» Directive:
All entries are to be reproduced exactly; the pictures are to be omitted.

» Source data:
________________________________________

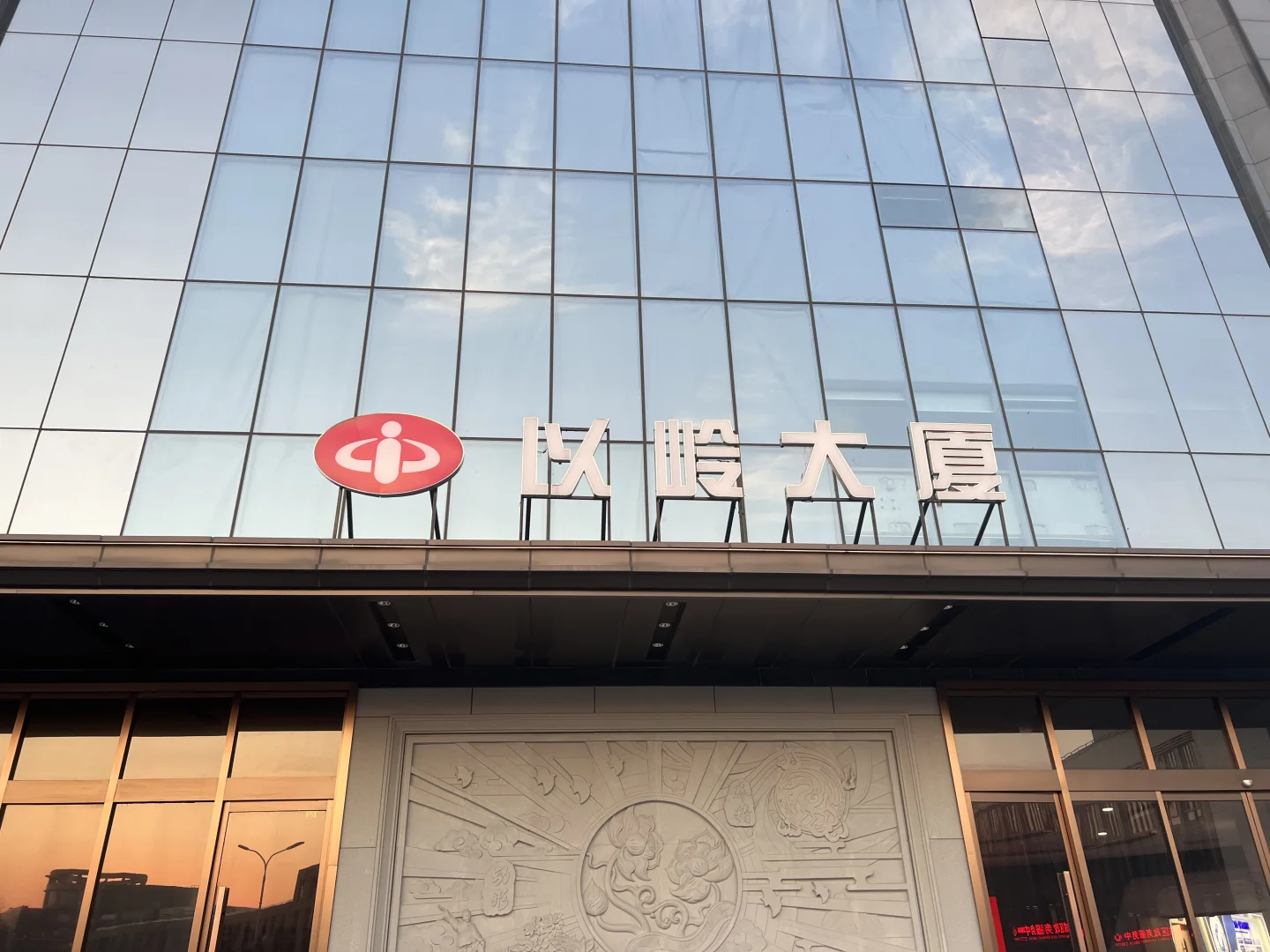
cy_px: 476
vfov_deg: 53.1
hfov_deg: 67.3
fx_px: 954
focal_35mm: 26
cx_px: 635
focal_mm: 5.7
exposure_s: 1/129
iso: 32
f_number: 1.5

________________________________________

» Written response:
cy_px: 476
vfov_deg: 53.1
hfov_deg: 67.3
fx_px: 954
focal_35mm: 26
cx_px: 635
focal_mm: 5.7
exposure_s: 1/129
iso: 32
f_number: 1.5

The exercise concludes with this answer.